[Stored items from a collection]
#####
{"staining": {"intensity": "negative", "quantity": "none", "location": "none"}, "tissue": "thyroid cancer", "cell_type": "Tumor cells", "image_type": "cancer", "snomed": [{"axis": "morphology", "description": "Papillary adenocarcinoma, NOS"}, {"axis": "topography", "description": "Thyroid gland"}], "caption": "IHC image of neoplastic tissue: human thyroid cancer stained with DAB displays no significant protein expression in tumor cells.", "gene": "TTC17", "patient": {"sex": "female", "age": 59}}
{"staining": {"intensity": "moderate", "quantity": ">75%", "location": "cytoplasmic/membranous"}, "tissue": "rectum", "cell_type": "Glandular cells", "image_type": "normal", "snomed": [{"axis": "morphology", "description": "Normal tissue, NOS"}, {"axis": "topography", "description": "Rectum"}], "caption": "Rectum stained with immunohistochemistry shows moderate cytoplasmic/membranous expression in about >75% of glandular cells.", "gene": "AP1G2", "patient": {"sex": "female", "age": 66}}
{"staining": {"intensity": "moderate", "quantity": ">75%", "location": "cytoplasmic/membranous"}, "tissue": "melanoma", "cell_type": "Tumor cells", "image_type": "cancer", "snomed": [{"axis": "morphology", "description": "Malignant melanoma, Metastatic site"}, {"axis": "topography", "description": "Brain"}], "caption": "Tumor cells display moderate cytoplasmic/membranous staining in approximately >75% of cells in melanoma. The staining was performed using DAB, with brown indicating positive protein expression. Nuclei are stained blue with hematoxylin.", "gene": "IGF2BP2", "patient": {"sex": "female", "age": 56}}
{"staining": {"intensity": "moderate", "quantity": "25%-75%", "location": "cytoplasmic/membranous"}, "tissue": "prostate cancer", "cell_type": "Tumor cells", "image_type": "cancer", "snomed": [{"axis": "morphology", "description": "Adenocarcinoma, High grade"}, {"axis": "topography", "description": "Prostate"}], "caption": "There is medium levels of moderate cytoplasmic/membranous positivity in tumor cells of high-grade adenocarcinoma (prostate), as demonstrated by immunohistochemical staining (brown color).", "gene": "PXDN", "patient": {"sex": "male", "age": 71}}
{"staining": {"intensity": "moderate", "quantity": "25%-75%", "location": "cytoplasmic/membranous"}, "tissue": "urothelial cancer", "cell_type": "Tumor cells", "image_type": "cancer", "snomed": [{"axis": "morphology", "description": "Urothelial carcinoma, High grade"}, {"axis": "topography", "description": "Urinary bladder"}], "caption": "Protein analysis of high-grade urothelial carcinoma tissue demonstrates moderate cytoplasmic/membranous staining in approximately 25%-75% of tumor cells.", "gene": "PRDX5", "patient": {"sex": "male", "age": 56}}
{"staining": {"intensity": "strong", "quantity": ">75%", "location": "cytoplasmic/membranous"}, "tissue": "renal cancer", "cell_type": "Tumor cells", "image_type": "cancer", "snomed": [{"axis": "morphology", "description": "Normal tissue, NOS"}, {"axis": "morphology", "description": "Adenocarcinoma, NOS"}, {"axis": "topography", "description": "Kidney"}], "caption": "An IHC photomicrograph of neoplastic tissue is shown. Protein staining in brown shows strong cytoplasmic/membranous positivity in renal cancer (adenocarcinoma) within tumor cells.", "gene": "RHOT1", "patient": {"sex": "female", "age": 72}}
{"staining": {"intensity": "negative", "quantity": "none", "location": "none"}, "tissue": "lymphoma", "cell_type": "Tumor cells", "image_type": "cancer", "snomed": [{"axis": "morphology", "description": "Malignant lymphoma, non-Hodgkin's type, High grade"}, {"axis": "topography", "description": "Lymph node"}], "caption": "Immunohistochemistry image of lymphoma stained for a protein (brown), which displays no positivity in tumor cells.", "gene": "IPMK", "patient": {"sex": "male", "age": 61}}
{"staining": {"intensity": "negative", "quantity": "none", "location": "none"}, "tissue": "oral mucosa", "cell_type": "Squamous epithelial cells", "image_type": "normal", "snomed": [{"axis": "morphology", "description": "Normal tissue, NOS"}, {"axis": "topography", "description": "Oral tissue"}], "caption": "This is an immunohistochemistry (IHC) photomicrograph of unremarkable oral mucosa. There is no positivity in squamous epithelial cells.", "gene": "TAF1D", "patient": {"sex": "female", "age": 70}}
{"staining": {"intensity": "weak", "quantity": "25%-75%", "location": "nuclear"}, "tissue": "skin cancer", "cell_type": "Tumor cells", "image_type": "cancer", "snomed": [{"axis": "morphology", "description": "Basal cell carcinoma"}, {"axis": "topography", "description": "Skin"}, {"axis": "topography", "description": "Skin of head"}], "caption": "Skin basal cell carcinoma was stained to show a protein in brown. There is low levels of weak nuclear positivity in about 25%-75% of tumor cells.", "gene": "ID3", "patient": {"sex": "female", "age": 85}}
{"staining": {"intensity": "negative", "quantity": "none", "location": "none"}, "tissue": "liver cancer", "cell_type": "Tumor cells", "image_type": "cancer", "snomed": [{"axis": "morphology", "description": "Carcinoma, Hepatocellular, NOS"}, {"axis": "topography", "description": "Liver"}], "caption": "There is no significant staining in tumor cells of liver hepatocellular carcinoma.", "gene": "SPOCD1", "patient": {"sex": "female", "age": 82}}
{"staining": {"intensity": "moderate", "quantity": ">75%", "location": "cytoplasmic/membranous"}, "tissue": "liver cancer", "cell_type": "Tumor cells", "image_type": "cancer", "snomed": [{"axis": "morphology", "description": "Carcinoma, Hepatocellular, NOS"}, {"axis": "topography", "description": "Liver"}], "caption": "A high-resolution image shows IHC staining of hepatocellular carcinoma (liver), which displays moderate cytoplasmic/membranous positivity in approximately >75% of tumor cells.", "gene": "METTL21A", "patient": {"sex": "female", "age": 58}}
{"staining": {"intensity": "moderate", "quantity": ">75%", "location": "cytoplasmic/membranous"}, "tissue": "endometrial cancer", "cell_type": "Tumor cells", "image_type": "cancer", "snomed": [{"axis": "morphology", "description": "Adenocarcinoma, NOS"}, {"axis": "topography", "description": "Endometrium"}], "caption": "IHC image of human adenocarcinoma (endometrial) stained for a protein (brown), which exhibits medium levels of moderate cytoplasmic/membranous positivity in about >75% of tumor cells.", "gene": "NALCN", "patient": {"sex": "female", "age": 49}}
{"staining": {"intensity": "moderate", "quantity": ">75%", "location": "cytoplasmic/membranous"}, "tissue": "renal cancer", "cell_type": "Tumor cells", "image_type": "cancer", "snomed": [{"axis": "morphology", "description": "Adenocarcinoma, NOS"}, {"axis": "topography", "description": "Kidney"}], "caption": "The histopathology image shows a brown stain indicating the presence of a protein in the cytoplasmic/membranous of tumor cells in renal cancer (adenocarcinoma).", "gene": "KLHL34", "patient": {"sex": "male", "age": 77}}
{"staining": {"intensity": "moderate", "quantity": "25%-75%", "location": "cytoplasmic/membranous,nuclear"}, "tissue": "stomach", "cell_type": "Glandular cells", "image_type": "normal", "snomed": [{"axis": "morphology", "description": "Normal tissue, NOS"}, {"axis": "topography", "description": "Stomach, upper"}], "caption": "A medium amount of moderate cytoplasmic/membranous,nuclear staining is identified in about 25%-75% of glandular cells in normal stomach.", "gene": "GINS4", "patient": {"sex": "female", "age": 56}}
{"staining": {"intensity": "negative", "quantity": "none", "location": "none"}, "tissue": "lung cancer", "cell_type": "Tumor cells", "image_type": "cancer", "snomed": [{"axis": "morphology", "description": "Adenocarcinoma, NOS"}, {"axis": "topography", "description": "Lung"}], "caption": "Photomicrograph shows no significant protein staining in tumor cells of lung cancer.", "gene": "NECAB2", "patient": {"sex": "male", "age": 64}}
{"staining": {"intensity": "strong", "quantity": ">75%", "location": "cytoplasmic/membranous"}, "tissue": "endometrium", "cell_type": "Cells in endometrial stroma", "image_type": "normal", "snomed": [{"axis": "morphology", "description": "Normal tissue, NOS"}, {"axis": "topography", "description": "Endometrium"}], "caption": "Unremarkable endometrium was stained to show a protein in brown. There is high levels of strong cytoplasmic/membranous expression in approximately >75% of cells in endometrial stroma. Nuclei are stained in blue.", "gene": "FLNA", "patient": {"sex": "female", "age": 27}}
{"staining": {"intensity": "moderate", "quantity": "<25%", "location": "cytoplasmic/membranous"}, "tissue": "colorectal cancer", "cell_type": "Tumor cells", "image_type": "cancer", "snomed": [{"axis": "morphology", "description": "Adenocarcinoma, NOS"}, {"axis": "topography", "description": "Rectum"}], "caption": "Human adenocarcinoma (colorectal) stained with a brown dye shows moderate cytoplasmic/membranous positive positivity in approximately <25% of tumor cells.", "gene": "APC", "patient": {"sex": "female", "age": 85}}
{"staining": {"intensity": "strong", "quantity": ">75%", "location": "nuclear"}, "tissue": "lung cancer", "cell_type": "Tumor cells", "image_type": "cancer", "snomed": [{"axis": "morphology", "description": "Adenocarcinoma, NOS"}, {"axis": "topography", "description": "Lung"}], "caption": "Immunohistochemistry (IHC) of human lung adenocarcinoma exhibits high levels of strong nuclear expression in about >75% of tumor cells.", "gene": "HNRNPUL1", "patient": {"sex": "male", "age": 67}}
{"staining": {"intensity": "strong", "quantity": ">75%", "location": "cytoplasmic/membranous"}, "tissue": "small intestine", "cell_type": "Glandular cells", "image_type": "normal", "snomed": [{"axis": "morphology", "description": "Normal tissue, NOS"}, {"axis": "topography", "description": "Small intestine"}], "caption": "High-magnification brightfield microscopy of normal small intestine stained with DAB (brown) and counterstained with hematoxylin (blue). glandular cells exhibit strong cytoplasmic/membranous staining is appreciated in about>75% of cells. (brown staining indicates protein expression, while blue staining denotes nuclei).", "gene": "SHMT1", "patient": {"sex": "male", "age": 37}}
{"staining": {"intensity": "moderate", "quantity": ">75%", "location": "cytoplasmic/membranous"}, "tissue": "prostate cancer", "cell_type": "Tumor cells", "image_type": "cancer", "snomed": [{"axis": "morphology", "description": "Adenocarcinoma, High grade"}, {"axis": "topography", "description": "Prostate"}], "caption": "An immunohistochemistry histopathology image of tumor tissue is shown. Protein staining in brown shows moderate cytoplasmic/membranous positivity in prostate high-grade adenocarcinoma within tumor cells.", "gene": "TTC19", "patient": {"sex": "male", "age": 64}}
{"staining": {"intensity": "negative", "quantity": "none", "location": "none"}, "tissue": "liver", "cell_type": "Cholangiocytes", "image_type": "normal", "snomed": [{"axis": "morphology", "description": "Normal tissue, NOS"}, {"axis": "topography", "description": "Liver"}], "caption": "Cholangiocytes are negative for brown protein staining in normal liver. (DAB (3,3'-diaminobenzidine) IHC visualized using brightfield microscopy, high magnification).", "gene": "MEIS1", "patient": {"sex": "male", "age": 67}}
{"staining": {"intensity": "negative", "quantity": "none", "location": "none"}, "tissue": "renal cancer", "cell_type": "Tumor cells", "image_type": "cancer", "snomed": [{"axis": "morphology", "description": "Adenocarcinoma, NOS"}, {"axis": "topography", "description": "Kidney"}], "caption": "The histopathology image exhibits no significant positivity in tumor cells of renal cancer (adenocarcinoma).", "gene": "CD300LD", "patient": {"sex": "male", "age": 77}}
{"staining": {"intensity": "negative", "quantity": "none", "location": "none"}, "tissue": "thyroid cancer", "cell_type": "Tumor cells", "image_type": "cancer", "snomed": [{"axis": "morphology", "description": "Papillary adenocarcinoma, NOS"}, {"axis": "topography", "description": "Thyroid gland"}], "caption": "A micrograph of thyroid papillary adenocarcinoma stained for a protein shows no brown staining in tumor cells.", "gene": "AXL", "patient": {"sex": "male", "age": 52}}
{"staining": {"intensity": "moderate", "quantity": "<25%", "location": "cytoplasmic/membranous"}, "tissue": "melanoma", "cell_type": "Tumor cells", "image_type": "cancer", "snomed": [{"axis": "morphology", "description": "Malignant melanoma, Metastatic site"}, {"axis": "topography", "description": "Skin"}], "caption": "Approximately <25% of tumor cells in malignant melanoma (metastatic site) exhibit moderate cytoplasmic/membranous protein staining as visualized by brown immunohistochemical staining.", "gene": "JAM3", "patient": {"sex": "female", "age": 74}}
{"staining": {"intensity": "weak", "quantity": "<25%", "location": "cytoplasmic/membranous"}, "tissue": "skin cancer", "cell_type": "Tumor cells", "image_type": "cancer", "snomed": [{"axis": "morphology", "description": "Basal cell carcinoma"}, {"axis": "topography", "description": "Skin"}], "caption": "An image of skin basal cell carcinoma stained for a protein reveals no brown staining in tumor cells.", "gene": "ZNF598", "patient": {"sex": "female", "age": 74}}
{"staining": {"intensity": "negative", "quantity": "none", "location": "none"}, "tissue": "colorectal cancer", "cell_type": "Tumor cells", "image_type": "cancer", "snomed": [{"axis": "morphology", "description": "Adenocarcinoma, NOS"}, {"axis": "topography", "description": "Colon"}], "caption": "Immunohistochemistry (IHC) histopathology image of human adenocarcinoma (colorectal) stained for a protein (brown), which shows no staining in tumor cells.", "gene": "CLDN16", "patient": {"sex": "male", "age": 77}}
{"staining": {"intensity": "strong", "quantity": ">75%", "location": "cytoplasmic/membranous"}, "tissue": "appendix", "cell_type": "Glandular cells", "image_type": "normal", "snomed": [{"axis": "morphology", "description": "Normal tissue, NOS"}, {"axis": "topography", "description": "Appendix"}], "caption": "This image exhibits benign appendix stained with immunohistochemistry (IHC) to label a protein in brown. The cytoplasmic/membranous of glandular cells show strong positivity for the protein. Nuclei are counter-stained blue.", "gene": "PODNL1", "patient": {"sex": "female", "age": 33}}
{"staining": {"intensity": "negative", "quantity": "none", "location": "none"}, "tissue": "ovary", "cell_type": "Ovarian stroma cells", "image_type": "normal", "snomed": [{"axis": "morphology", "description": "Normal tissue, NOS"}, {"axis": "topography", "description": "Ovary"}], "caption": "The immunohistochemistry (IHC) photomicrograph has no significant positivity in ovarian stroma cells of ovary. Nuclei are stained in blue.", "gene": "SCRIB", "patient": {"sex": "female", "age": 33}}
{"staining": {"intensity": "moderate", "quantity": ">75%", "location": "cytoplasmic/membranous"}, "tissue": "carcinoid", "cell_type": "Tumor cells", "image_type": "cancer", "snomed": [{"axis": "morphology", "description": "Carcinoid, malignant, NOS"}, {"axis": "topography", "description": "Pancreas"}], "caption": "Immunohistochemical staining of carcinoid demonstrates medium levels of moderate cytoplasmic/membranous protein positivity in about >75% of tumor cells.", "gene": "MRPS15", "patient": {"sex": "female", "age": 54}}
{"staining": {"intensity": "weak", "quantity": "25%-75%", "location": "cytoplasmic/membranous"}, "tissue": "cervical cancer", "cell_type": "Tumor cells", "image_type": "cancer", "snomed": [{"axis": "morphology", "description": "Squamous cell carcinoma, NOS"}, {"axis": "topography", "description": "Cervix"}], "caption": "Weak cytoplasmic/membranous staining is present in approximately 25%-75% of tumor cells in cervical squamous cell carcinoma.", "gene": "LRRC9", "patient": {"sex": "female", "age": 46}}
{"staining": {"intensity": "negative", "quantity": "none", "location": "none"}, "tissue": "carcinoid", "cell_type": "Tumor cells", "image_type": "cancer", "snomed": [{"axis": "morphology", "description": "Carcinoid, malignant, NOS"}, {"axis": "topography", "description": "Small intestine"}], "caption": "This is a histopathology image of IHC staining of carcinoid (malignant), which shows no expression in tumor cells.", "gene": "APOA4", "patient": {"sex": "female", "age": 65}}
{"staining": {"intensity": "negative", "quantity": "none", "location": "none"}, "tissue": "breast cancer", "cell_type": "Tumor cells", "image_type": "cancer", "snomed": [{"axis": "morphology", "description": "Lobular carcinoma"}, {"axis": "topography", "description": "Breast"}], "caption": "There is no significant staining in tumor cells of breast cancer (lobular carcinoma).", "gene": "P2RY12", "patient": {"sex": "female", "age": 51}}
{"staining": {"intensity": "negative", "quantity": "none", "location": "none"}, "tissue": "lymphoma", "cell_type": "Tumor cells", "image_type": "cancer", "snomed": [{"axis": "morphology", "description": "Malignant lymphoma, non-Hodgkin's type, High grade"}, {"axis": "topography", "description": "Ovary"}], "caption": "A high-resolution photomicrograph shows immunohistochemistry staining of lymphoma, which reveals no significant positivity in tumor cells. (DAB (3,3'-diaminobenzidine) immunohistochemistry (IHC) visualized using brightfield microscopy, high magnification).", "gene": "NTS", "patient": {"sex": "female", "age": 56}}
#####
INSTRUCTIONS TO FOLLOW —
In the entries above, find each line with the word "shown" and show it.

REPLY TO THE TASK —
{"staining": {"intensity": "strong", "quantity": ">75%", "location": "cytoplasmic/membranous"}, "tissue": "renal cancer", "cell_type": "Tumor cells", "image_type": "cancer", "snomed": [{"axis": "morphology", "description": "Normal tissue, NOS"}, {"axis": "morphology", "description": "Adenocarcinoma, NOS"}, {"axis": "topography", "description": "Kidney"}], "caption": "An IHC photomicrograph of neoplastic tissue is shown. Protein staining in brown shows strong cytoplasmic/membranous positivity in renal cancer (adenocarcinoma) within tumor cells.", "gene": "RHOT1", "patient": {"sex": "female", "age": 72}}
{"staining": {"intensity": "moderate", "quantity": ">75%", "location": "cytoplasmic/membranous"}, "tissue": "prostate cancer", "cell_type": "Tumor cells", "image_type": "cancer", "snomed": [{"axis": "morphology", "description": "Adenocarcinoma, High grade"}, {"axis": "topography", "description": "Prostate"}], "caption": "An immunohistochemistry histopathology image of tumor tissue is shown. Protein staining in brown shows moderate cytoplasmic/membranous positivity in prostate high-grade adenocarcinoma within tumor cells.", "gene": "TTC19", "patient": {"sex": "male", "age": 64}}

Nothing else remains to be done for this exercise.